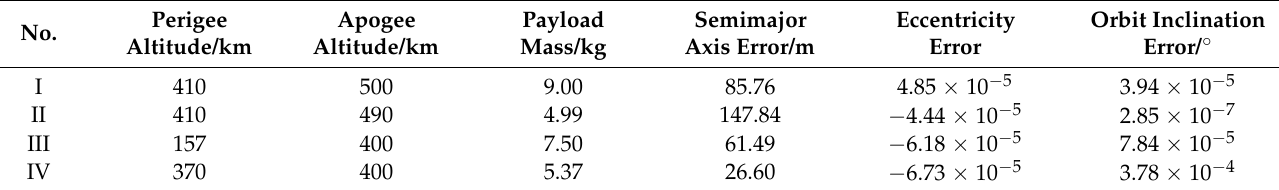
Table 4. Feasibility results of mission decision making and trajectory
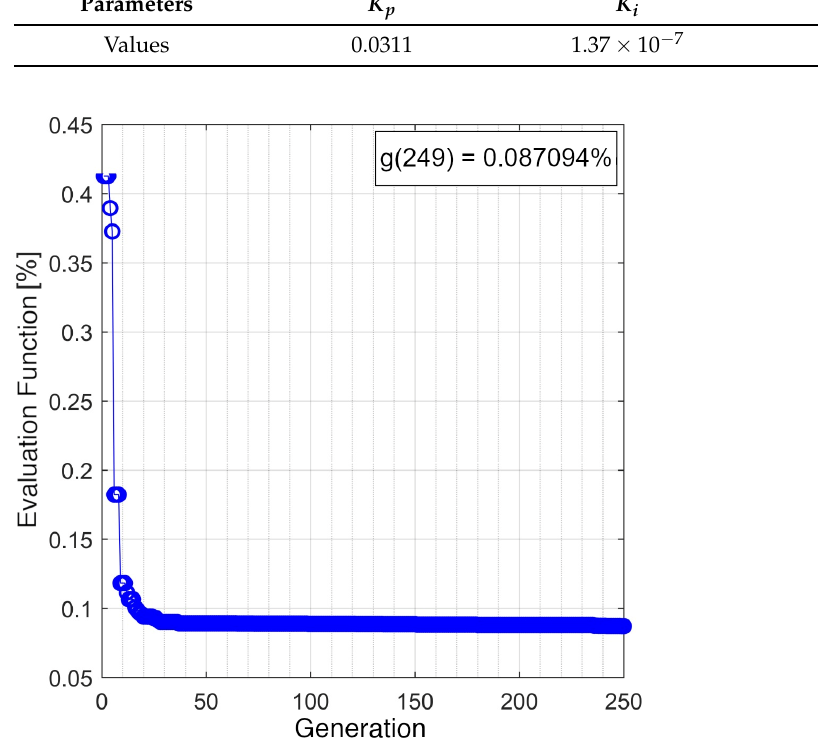
Figure 8. Presentation of the evaluation function values in the optimization process of the PID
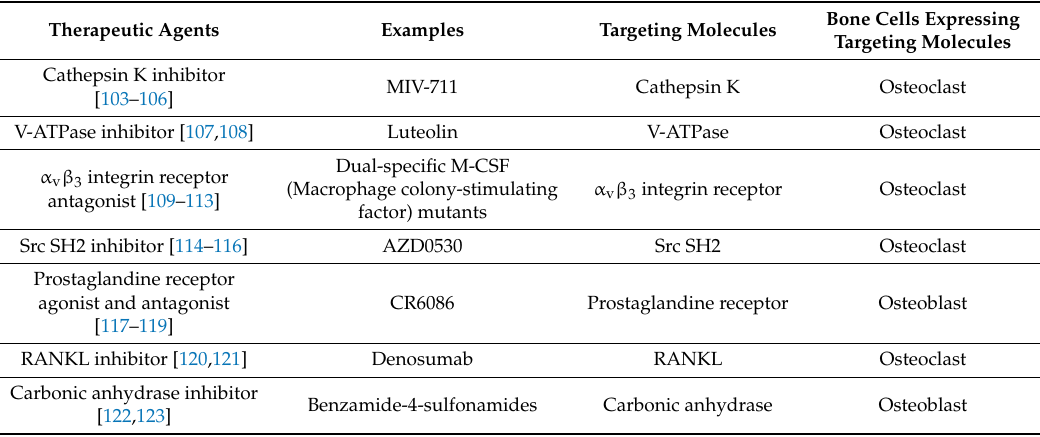
Table 2. Therapeutic agents targeting different molecules in bone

-----

→ **Work required**
Wherever an image sits in the data, omit it; everything else must be copied exactly.

→ **Result for this exercise**
Table 4. Feasibility results of mission decision making and trajectory
Figure 8. Presentation of the evaluation function values in the optimization process of the PID
Table 2. Therapeutic agents targeting different molecules in bone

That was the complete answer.